Directions for this task :: Express the text of every item below as a JSON list of strings, one string per line. Leave out blank lines.

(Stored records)
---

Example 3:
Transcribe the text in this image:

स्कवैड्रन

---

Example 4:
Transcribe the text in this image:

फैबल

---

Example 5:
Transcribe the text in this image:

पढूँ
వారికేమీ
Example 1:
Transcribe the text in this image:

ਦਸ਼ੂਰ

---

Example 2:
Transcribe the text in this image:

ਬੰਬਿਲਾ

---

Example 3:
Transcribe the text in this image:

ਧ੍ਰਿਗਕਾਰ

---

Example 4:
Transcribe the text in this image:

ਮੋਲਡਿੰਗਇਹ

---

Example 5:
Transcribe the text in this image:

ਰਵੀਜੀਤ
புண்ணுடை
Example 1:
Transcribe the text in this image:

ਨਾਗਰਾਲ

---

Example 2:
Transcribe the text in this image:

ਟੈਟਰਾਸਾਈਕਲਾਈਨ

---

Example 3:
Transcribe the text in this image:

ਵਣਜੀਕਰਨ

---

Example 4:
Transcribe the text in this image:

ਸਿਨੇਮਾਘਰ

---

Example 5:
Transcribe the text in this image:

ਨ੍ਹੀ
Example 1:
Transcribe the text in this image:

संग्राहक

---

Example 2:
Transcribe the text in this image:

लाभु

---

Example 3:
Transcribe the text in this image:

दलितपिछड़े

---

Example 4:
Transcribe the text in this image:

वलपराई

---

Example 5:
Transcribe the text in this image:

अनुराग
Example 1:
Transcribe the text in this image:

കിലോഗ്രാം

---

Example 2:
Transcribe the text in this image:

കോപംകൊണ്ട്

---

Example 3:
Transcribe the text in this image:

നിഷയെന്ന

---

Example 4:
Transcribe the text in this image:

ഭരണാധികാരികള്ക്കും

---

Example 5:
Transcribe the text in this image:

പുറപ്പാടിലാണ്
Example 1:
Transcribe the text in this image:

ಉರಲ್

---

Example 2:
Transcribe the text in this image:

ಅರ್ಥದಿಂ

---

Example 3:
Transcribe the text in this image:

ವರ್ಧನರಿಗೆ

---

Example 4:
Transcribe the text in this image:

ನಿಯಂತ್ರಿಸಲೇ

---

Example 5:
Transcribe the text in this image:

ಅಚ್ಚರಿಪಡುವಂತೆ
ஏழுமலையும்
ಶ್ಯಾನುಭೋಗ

Final result ::
[
  "---",
  "Example 3:",
  "Transcribe the text in this image:",
  "स्कवैड्रन",
  "---",
  "Example 4:",
  "Transcribe the text in this image:",
  "फैबल",
  "---",
  "Example 5:",
  "Transcribe the text in this image:",
  "पढूँ",
  "వారికేమీ",
  "Example 1:",
  "Transcribe the text in this image:",
  "ਦਸ਼ੂਰ",
  "---",
  "Example 2:",
  "Transcribe the text in this image:",
  "ਬੰਬਿਲਾ",
  "---",
  "Example 3:",
  "Transcribe the text in this image:",
  "ਧ੍ਰਿਗਕਾਰ",
  "---",
  "Example 4:",
  "Transcribe the text in this image:",
  "ਮੋਲਡਿੰਗਇਹ",
  "---",
  "Example 5:",
  "Transcribe the text in this image:",
  "ਰਵੀਜੀਤ",
  "புண்ணுடை",
  "Example 1:",
  "Transcribe the text in this image:",
  "ਨਾਗਰਾਲ",
  "---",
  "Example 2:",
  "Transcribe the text in this image:",
  "ਟੈਟਰਾਸਾਈਕਲਾਈਨ",
  "---",
  "Example 3:",
  "Transcribe the text in this image:",
  "ਵਣਜੀਕਰਨ",
  "---",
  "Example 4:",
  "Transcribe the text in this image:",
  "ਸਿਨੇਮਾਘਰ",
  "---",
  "Example 5:",
  "Transcribe the text in this image:",
  "ਨ੍ਹੀ",
  "Example 1:",
  "Transcribe the text in this image:",
  "संग्राहक",
  "---",
  "Example 2:",
  "Transcribe the text in this image:",
  "लाभु",
  "---",
  "Example 3:",
  "Transcribe the text in this image:",
  "दलितपिछड़े",
  "---",
  "Example 4:",
  "Transcribe the text in this image:",
  "वलपराई",
  "---",
  "Example 5:",
  "Transcribe the text in this image:",
  "अनुराग",
  "Example 1:",
  "Transcribe the text in this image:",
  "കിലോഗ്രാം",
  "---",
  "Example 2:",
  "Transcribe the text in this image:",
  "കോപംകൊണ്ട്",
  "---",
  "Example 3:",
  "Transcribe the text in this image:",
  "നിഷയെന്ന",
  "---",
  "Example 4:",
  "Transcribe the text in this image:",
  "ഭരണാധികാരികള്ക്കും",
  "---",
  "Example 5:",
  "Transcribe the text in this image:",
  "പുറപ്പാടിലാണ്",
  "Example 1:",
  "Transcribe the text in this image:",
  "ಉರಲ್",
  "---",
  "Example 2:",
  "Transcribe the text in this image:",
  "ಅರ್ಥದಿಂ",
  "---",
  "Example 3:",
  "Transcribe the text in this image:",
  "ವರ್ಧನರಿಗೆ",
  "---",
  "Example 4:",
  "Transcribe the text in this image:",
  "ನಿಯಂತ್ರಿಸಲೇ",
  "---",
  "Example 5:",
  "Transcribe the text in this image:",
  "ಅಚ್ಚರಿಪಡುವಂತೆ",
  "ஏழுமலையும்",
  "ಶ್ಯಾನುಭೋಗ"
]